YOUR INSTRUCTIONS: Please transcribe the listing that follows exactly; images are to be excluded.

DATA FOR THIS TASK:
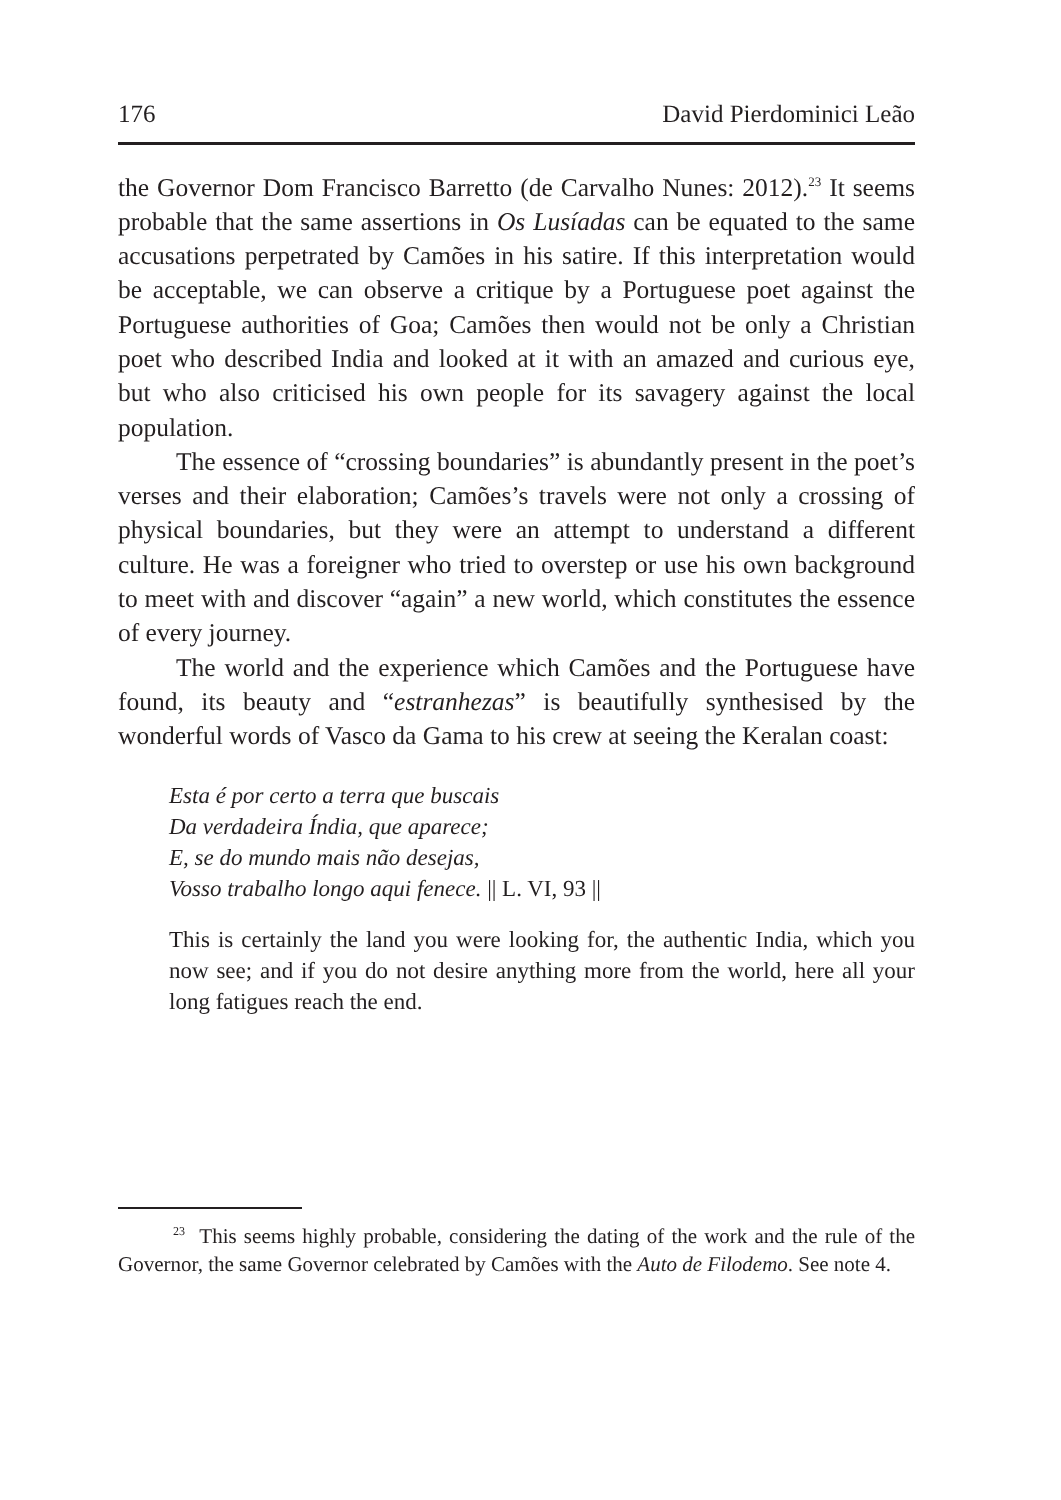176 David Pierdominici Leão
the Governor Dom Francisco Barretto (de Carvalho Nunes: 2012).<sup>23</sup> It seems probable that the same assertions in Os Lusíadas can be equated to the same accusations perpetrated by Camões in his satire. If this interpretation would be acceptable, we can observe a critique by a Portuguese poet against the Portuguese authorities of Goa; Camões then would not be only a Christian poet who described India and looked at it with an amazed and curious eye, but who also criticised his own people for its savagery against the local population.
The essence of “crossing boundaries” is abundantly present in the poet’s verses and their elaboration; Camões’s travels were not only a crossing of physical boundaries, but they were an attempt to understand a different culture. He was a foreigner who tried to overstep or use his own background to meet with and discover “again” a new world, which constitutes the essence of every journey.
The world and the experience which Camões and the Portuguese have found, its beauty and “estranhezas” is beautifully synthesised by the wonderful words of Vasco da Gama to his crew at seeing the Keralan coast:
Esta é por certo a terra que buscais
Da verdadeira Índia, que aparece;
E, se do mundo mais não desejas,
Vosso trabalho longo aqui fenece. || L. VI, 93 ||
This is certainly the land you were looking for, the authentic India, which you now see; and if you do not desire anything more from the world, here all your long fatigues reach the end.
<sup>23</sup> This seems highly probable, considering the dating of the work and the rule of the Governor, the same Governor celebrated by Camões with the Auto de Filodemo. See note 4.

ANSWER BOX:
176 David Pierdominici Leão
the Governor Dom Francisco Barretto (de Carvalho Nunes: 2012).<sup>23</sup> It seems probable that the same assertions in Os Lusíadas can be equated to the same accusations perpetrated by Camões in his satire. If this interpretation would be acceptable, we can observe a critique by a Portuguese poet against the Portuguese authorities of Goa; Camões then would not be only a Christian poet who described India and looked at it with an amazed and curious eye, but who also criticised his own people for its savagery against the local population.
The essence of “crossing boundaries” is abundantly present in the poet’s verses and their elaboration; Camões’s travels were not only a crossing of physical boundaries, but they were an attempt to understand a different culture. He was a foreigner who tried to overstep or use his own background to meet with and discover “again” a new world, which constitutes the essence of every journey.
The world and the experience which Camões and the Portuguese have found, its beauty and “estranhezas” is beautifully synthesised by the wonderful words of Vasco da Gama to his crew at seeing the Keralan coast:
Esta é por certo a terra que buscais
Da verdadeira Índia, que aparece;
E, se do mundo mais não desejas,
Vosso trabalho longo aqui fenece. || L. VI, 93 ||
This is certainly the land you were looking for, the authentic India, which you now see; and if you do not desire anything more from the world, here all your long fatigues reach the end.
<sup>23</sup> This seems highly probable, considering the dating of the work and the rule of the Governor, the same Governor celebrated by Camões with the Auto de Filodemo. See note 4.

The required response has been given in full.